**Assigned task 1:** Please reproduce the listing word for word, from its beginning down through the line containing "10年以上未解決の数学10問をAstraが解決。", with that line included, and leave the pictures out.

**Given passage:**
--- --- ---
These days, the artist born Tyrone William Griffin Jr. has a lot to be proud of. It has taken him a while, but 20 years after starting his first musical group, the R&B duo Ty & Kory, Ty has finally attained the one accolade that had thus far eluded him: a No. 1 as lead artist on the Billboard Hot 100. Earlier this year, his collaborative album with Ye, Vultures 1, topped the Billboard 200, and one of its songs, the uproarious “Carnival,” rose to the Hot 100’s top spot. It was a feat many believed wouldn’t or couldn’t happen — not because either artist lacked the ability to make a No. 1 album or single today (before 2024, Ye already had 10 Billboard 200 No. 1s and four Hot 100 chart-toppers to his name), but because, well, no one really understood why or how the project was happening in the first place.
By 2022, Ye (the artist formerly known as Kanye West) had ostracized himself from nearly every industry of the many he had participated in, following a ceaseless series of offensive remarks and actions, both in person and on social media. He lost his lucrative sneaker deal with adidas after he made inappropriate sexual comments to employees and following a series of antisemitic remarks he made publicly. He lost his longtime deal with Def Jam Records and Universal Music Group, and high fashion brands like Balenciaga, which Ye once helped find success in the hip-hop world, cut ties with him. The usual Ye redemption cycle — which has historically involved him doing something public and widely considered offensive, then releasing a remarkable piece of art that makes much of the public all but forget the offense — would not work this time. Despite making a public apology on Instagram for his harmful antisemitic comments, it seemed as if Ye had finally crossed the Rubicon and become radioactive.
--- --- ---
**Exercise material:**
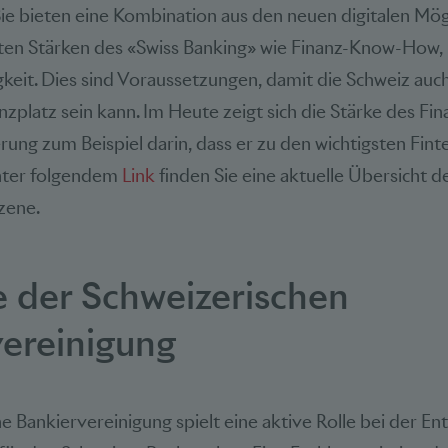
 Sie bieten eine Kombination aus den neuen digitalen Mö
ten Stärken des «Swiss Banking» wie Finanz-Know-How, 
eit. Dies sind Voraussetzungen, damit die Schweiz auch
anzplatz sein kann. Im Heute zeigt sich die Stärke des Fi
ierung zum Beispiel darin, dass er zu den wichtigsten Fi
Unter folgendem
Link
finden Sie eine aktuelle Übersicht d
zene.
e der Schweizerischen
ereinigung
e Bankiervereinigung spielt eine aktive Rolle bei der En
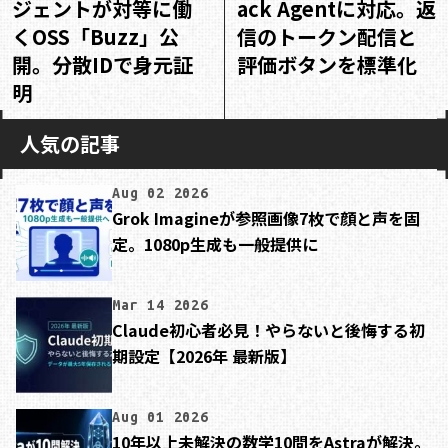
ジェントが対等に働
ack Agentに対応。返
くOSS「Buzz」公
信のトークン配信と
開。分散IDで身元証
評価ボタンを標準化
明
人気の記事
Aug 02 2026
Grok Imagineが参照画像7枚で顔と声を固
定。1080p生成も一般提供に
Mar 14 2026
Claude初心者必見！やらないと後悔する初
期設定【2026年 最新版】
Aug 01 2026
10年以上未解決の数学10問をAstraが解決。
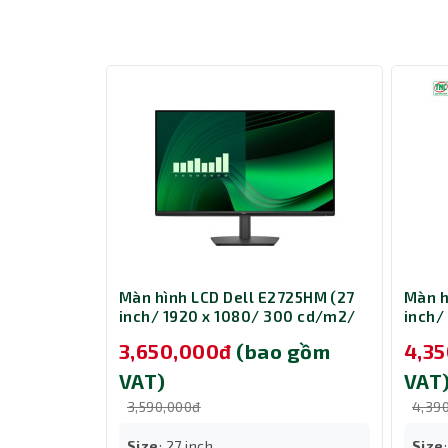
Màn hình LCD Dell E2725HM (27
Màn h
inch/ 1920 x 1080/ 300 cd/m2/
inch/
5ms/ 100Hz)
5ms/
3,650,000đ
(bao gồm
4,3
VAT)
VAT
3,590,000đ
4,39
Công Nghệ HP Eye Ease và Chống Lóa - Bả
Công nghệ HP Eye Ease và tính năng Low Blue Li
Size
: 27 inch
Size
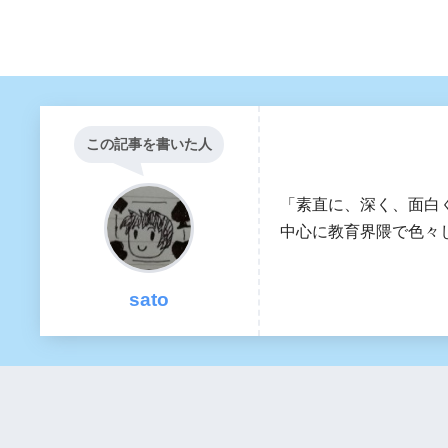
この記事を書いた人
「素直に、深く、面白
中心に教育界隈で色々し
sato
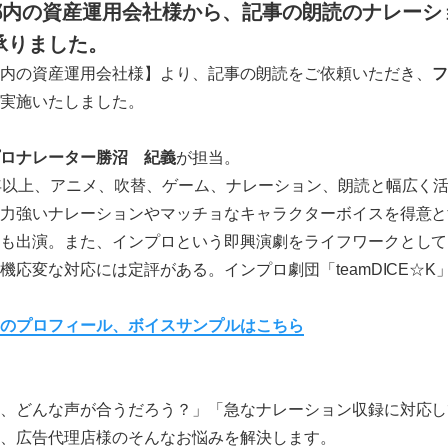
京都内の資産運用会社様から、記事の朗読のナレーシ
承りました。
内の資産運用会社様】より、記事の朗読をご依頼いただき、
フ
実施いたしました。
ロナレーター勝沼 紀義
が担当。
年以上、アニメ、吹替、ゲーム、ナレーション、朗読と幅広く
力強いナレーションやマッチョなキャラクターボイスを得意と
も出演。また、インプロという即興演劇をライフワークとして
機応変な対応には定評がある。インプロ劇団「teamDICE☆K
のプロフィール、ボイスサンプルはこちら
、どんな声が合うだろう？」「急なナレーション収録に対応し
、広告代理店様のそんなお悩みを解決します。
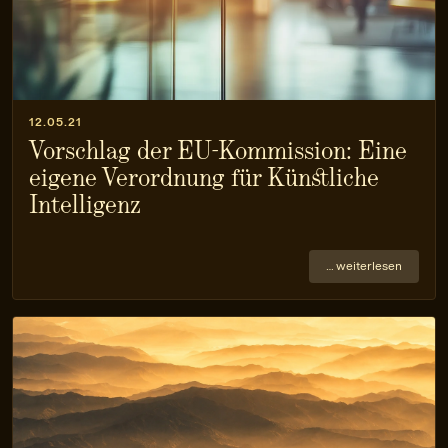
12.05.21
Vorschlag der EU-Kommission: Eine
eigene Verordnung für Künstliche
Intelligenz
… weiterlesen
--- --- ---
**Assigned task 2:** In the passage about Ty and Ye, which song from Vultures 1 reached the top of the Billboard Hot 100?

**Expected output 1:**
 Sie bieten eine Kombination aus den neuen digitalen Mö
ten Stärken des «Swiss Banking» wie Finanz-Know-How, 
eit. Dies sind Voraussetzungen, damit die Schweiz auch
anzplatz sein kann. Im Heute zeigt sich die Stärke des Fi
ierung zum Beispiel darin, dass er zu den wichtigsten Fi
Unter folgendem
Link
finden Sie eine aktuelle Übersicht d
zene.
e der Schweizerischen
ereinigung
e Bankiervereinigung spielt eine aktive Rolle bei der En
ジェントが対等に働
ack Agentに対応。返
くOSS「Buzz」公
信のトークン配信と
開。分散IDで身元証
評価ボタンを標準化
明
人気の記事
Aug 02 2026
Grok Imagineが参照画像7枚で顔と声を固
定。1080p生成も一般提供に
Mar 14 2026
Claude初心者必見！やらないと後悔する初
期設定【2026年 最新版】
Aug 01 2026
10年以上未解決の数学10問をAstraが解決。

**Expected output 2:** "Carnival."